Im Rahmen der Prüfung der Anordnung der aufschiebenden Wirkung ist bei der vorzunehmenden Interessenabwägung
u.a. auch auf die Erfolgsaussichten des Hauptsacheverfahrens abzustellen. Solche Erfolgsaussichten sind jedoch
hier nicht gegeben, nachdem die Ag mit nicht mehr als der Hälfte der laufenden Altersrente aufgerechnet hat (§§ 52,
51 Abs 2 Erstes Buch Sozialgesetzbuch - SGB I -) und die ASt trotz mehrfacher Aufforderung auch nicht
nachgewiesen hat - die Nachweispflicht trifft sie gemäß § 51 Abs 2 Halbsatz 2 SGB I -, dass sie durch die
Verrechnung hilfebedürftig iS des Zwölften Buches Sozialgesetzbuch werde.
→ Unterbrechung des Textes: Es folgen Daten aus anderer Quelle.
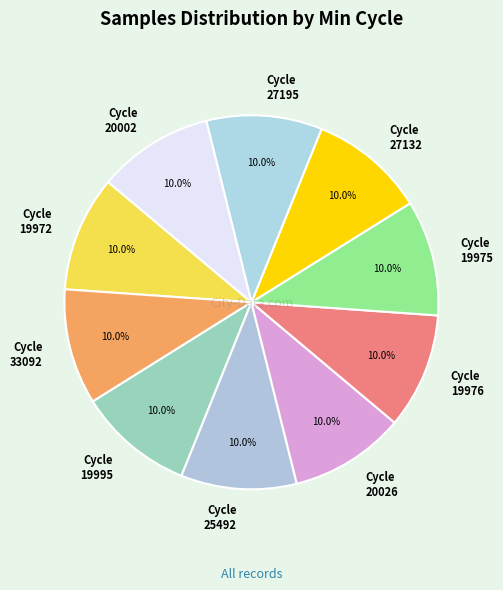

How many slices are in this pie chart?

10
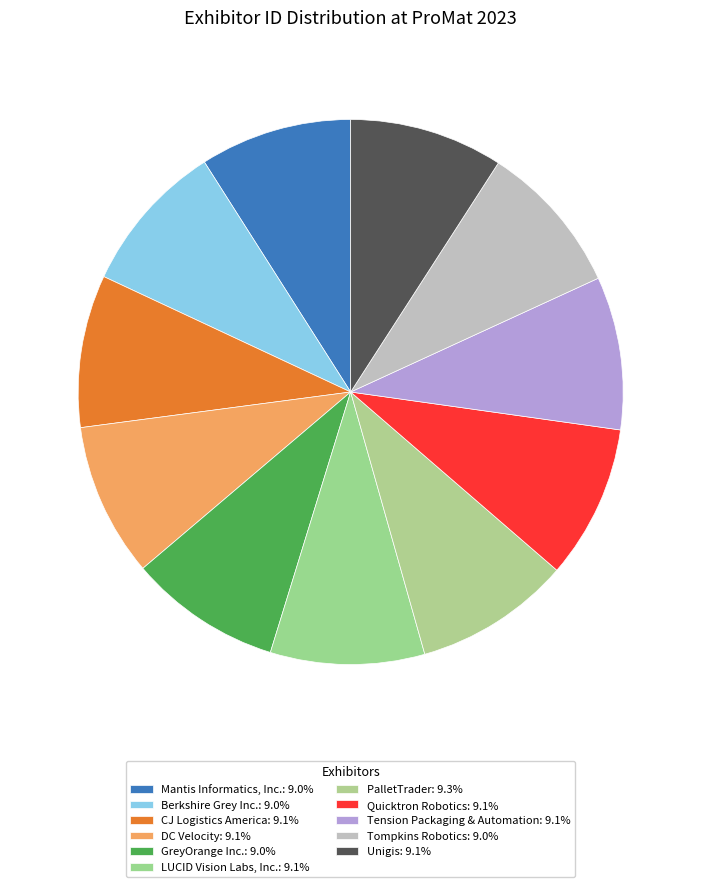

To the nearest percent, what is the average slice percentage?

9%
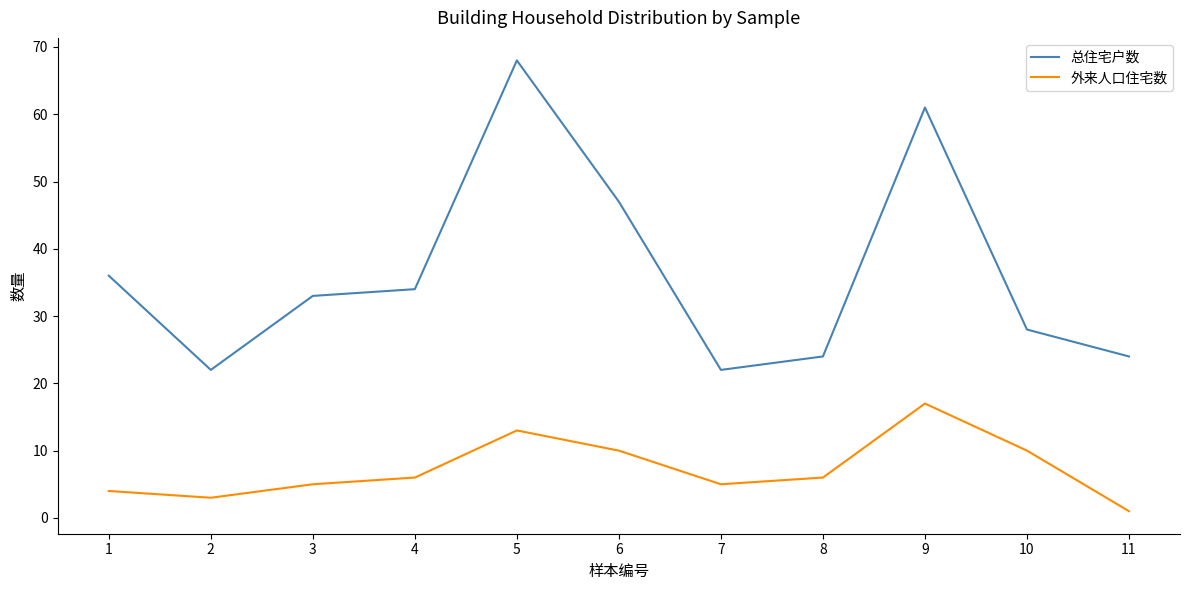

What is the lowest value of the 外来人口住宅数 series?

1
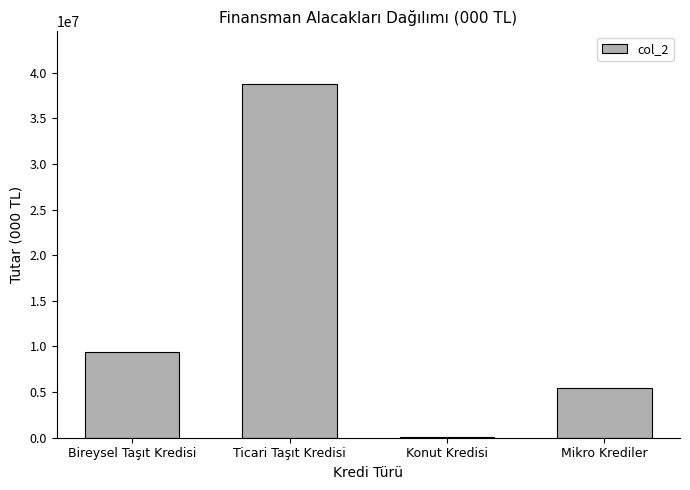

Reading left to right, transcribe all the data shown in this chart.

Bireysel Taşıt Kredisi=9426152.8	Ticari Taşıt Kredisi=38736925.6	Konut Kredisi=30571.7	Mikro Krediler=5421233.9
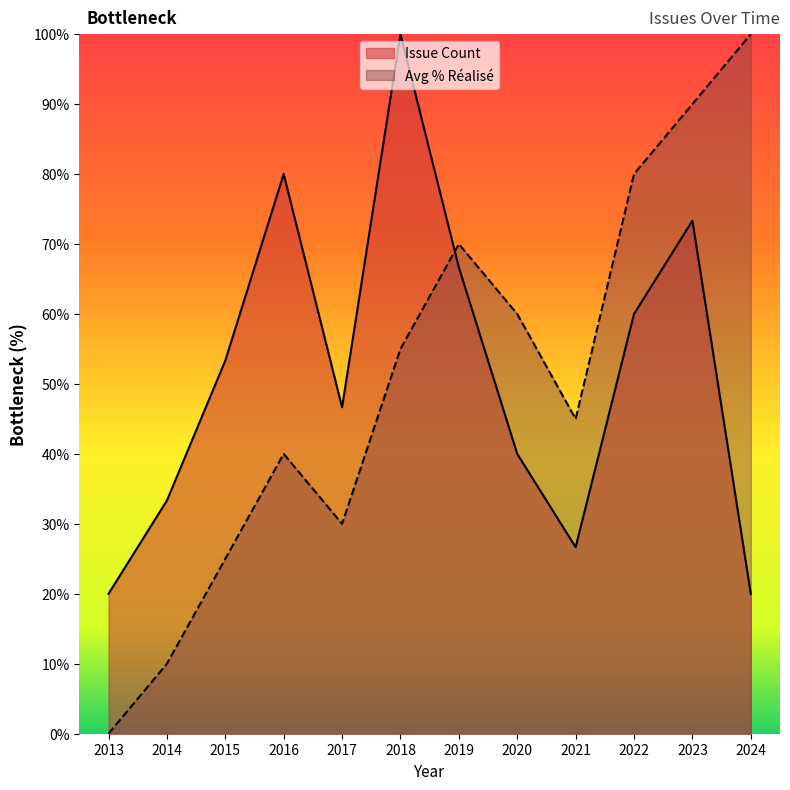

How many lines are shown in the chart?

2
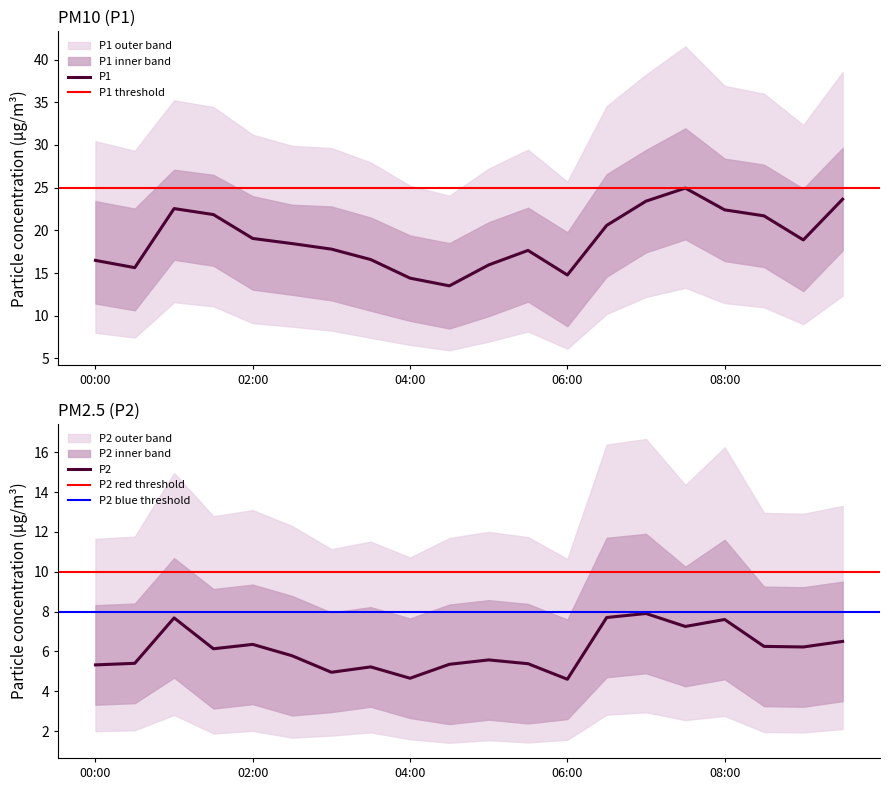

Reading left to right, list all the values displayed in this chart.

P1: 16.5	15.6	22.6	21.9	19.1	18.4	17.8	16.6	14.4	13.5	15.9	17.6	14.8	20.6	23.4	24.9	22.4	21.7	18.9	23.6
P1_upper: 23.4	22.6	27.1	26.5	24.0	23.0	22.8	21.5	19.4	18.5	20.9	22.6	19.8	26.6	29.4	31.9	28.4	27.7	24.9	29.6
P1_lower: 11.4	10.6	16.6	15.8	13.1	12.4	11.8	10.6	9.4	8.5	9.9	11.7	8.8	14.6	17.4	18.9	16.4	15.7	12.9	17.6
P2: 5.3	5.4	7.7	6.1	6.3	5.8	5.0	5.2	4.7	5.3	5.6	5.4	4.6	7.7	7.9	7.2	7.6	6.2	6.2	6.5
P2_upper: 8.3	8.4	10.7	9.1	9.3	8.8	8.0	8.2	7.7	8.3	8.6	8.4	7.6	11.7	11.9	10.2	11.6	9.2	9.2	9.5
P2_lower: 3.3	3.4	4.7	3.1	3.4	2.8	3.0	3.2	2.6	2.4	2.6	2.4	2.6	4.7	4.9	4.2	4.6	3.2	3.2	3.5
Hinsichtlich des Erlasses einer einstweiligen Anordnung ist in Ergänzung der Ausführung des SG darauf hinzuweisen,
dass auch ein Anordnungsgrund von der ASt nicht glaubhaft gemacht worden ist. Nachweise oder Belege zur Prüfung
der Eilbedürftigkeit hat sie trotz Aufforderung des Senates nicht vorgelegt.
Nach alledem war die Beschwerde zurückzuweisen.
Die Kostenentscheidung beruht auf der entsprechenden Anwendung des § 193 SGG.
Dieser Beschluss ist unanfechtbar ( §177 SGG).